Dassoud est déjà en train d’émerger de dessous son cheval. L’explorateur ne se le fait pas dire deux fois et plante ses talons dans les flancs de Rossinante. Les poumons de l’animal se mettent aussitôt à siffler comme un soufflet de forge rempli d’eau et il se lance dans un petit galop sans entrain. Pendant ce temps-là, Dassoud a ôté ses sandales et sa djoubba pour se livrer à cinq ou six mouvements d’assouplissement, mains touchant les orteils. Enfin, cimeterre entre les dents, il se rue à leur poursuite.

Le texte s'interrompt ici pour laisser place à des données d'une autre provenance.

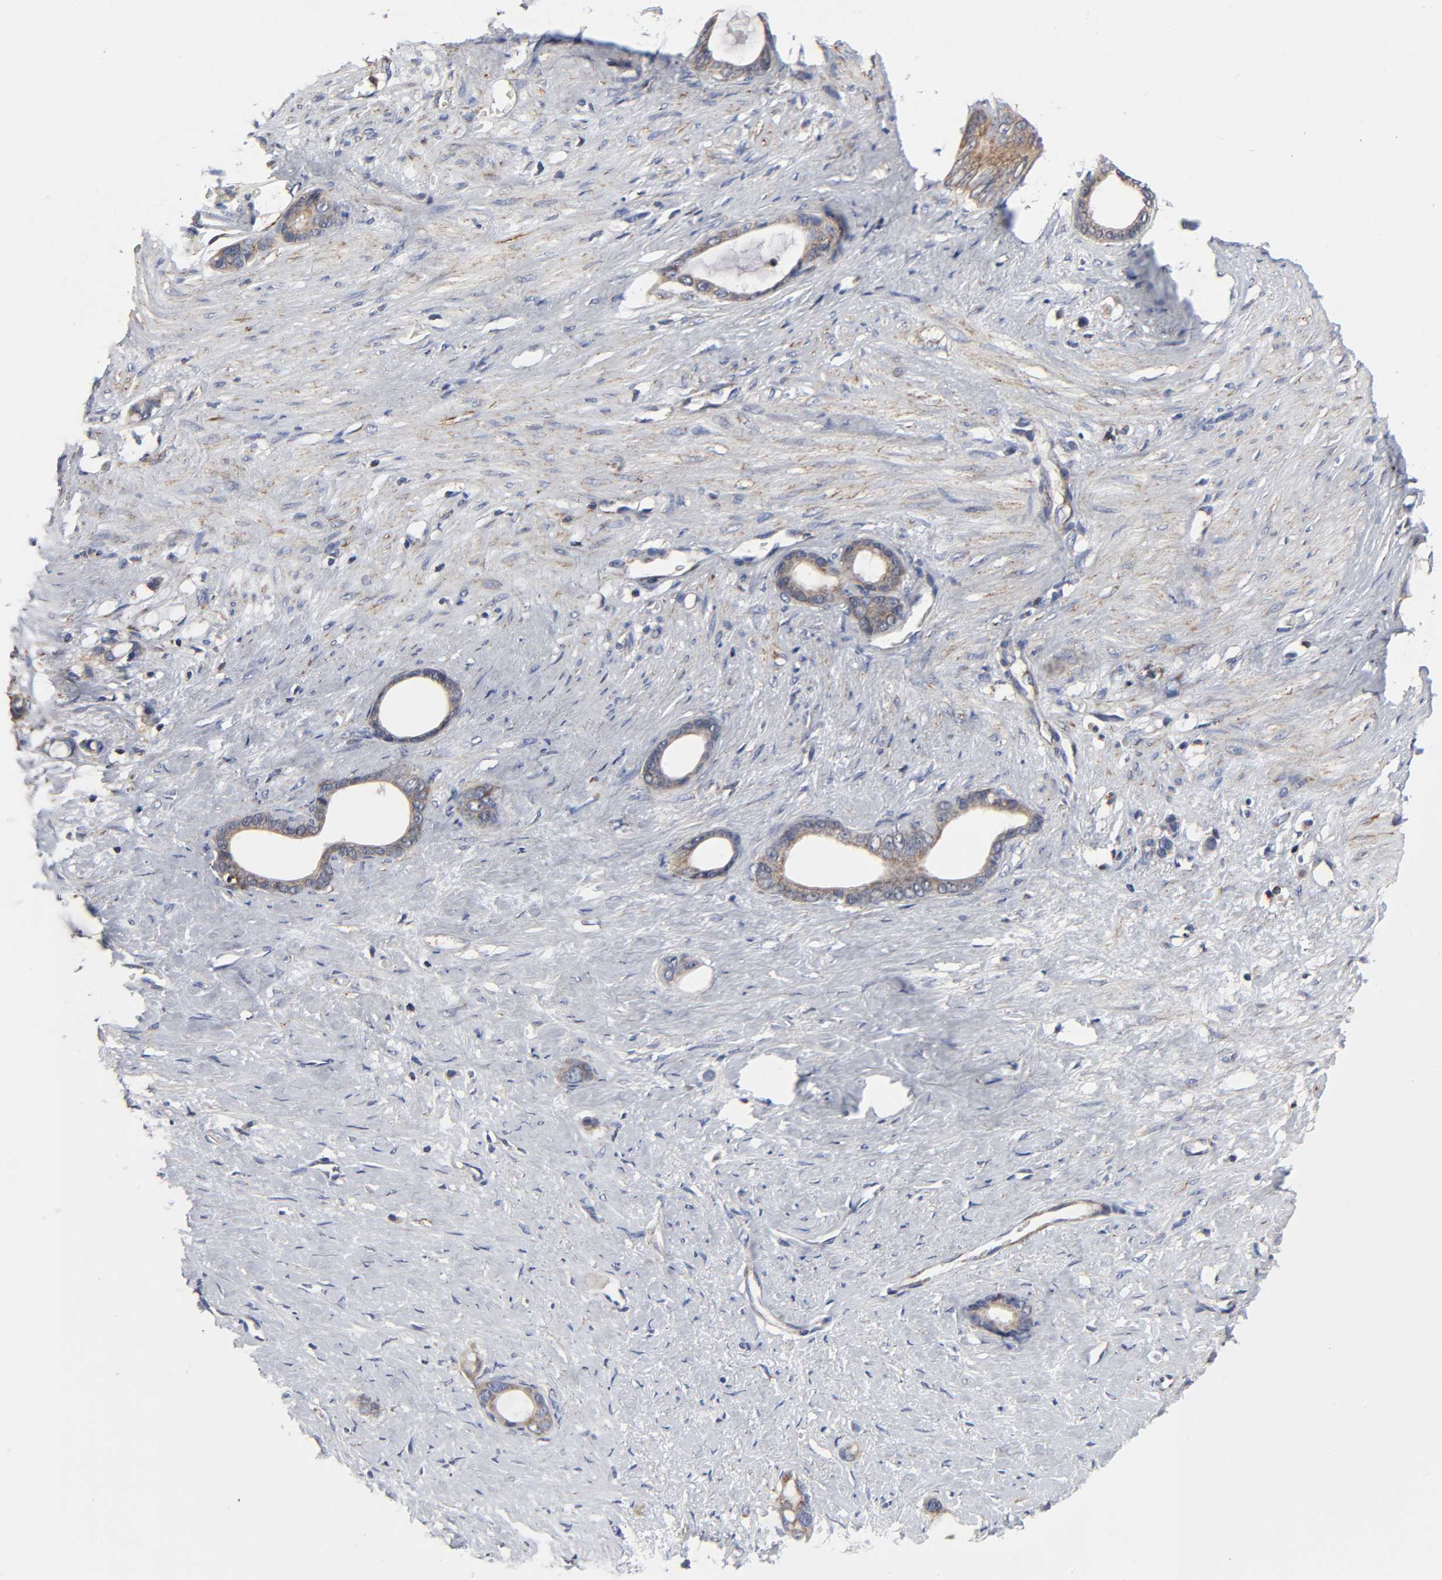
{"staining": {"intensity": "moderate", "quantity": ">75%", "location": "cytoplasmic/membranous"}, "tissue": "stomach cancer", "cell_type": "Tumor cells", "image_type": "cancer", "snomed": [{"axis": "morphology", "description": "Adenocarcinoma, NOS"}, {"axis": "topography", "description": "Stomach"}], "caption": "Immunohistochemical staining of stomach cancer (adenocarcinoma) shows medium levels of moderate cytoplasmic/membranous positivity in approximately >75% of tumor cells. The staining is performed using DAB (3,3'-diaminobenzidine) brown chromogen to label protein expression. The nuclei are counter-stained blue using hematoxylin.", "gene": "COX6B1", "patient": {"sex": "female", "age": 75}}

Johnson trottine dans la caillasse juché sur son gros âne bleu, Mungo pique des deux sur son titubant bidet. Droit devant, une plaine piquetée de buissons jusqu’à l’infini. Derrière, Dassoud qui bondit par-dessus les obstacles ainsi qu’une panthère.
— Si on na-na-na-arrive su-ur le pla-at, il est re-e-fait ! hurle Johnson.
Mungo s’accroche à sa selle et prie le bon Dieu. Dassoud n’est déjà plus qu’à six pas de lui. Il court comme un bandit. Cinq pas, trois, deux… mais voilà que les sabots des bêtes sonnent plus clair sur la terre dure et lisse de la plaine. On gagne du terrain ! Dassoud perd une dizaine de pas, puis vingt, puis trente. Mungo exulte. Johnson, lui, a l’air soucieux.
— Pourquoi fais-tu cette tête ? lui lance l’explorateur.
— Vous voyez pas comment qu’il court, ce fumier ?
Mungo regarde par-dessus son épaule. Dassoud est presque à cent pas derrière eux. Il a le visage tendu et le soleil dans les yeux. Il est nu, aussi musclé qu’une statue ; il court pour enfoncer quels ennemis ? Son cœur et ses poumons, le soleil et la plaine ?…
— Et alors ?
— Et alors, y va nous rattraper.
Le cheval de l’explorateur rétrograde au petit trot et, fontes résonnant comme des maracas, se met à boitiller d’une patte, puis d’une autre. L’âne bleu tend le cou pour essayer de mordre Johnson au genou. Soudain Mungo a peur.
— Ne sois pas ridicule, dit-il. On est à cheval.
Ils continuent de trottiner en silence. Dassoud bat l’air de ses bras : Dassoud n’a pas ralenti, Dassoud est toujours cent pas derrière eux. Le soleil est bien sûr déjà aussi brûlant qu’un haut-fourneau qu’on vient de bourrer de charbon jusqu’à la gueule.
Johnson regarde Dassoud en clignant des paupières. Johnson a l’œil triste, la souffrance se lit sur son visage.
— Quoi ? fait-il, vous n’allez quand même pas me dire que vous n’avez jamais entendu les histoires qu’on raconte sur ce fanatique ?
— Ou-oumphh ! lâche Rossinante en repassant au petit amble sautillant.
L’âne remue les oreilles et se dandine à ses côtés. Cloppa-clop, cloppa-clop, clop.
— Non, répond Mungo en sentant comme un petit pincement à l’aine, non, jamais.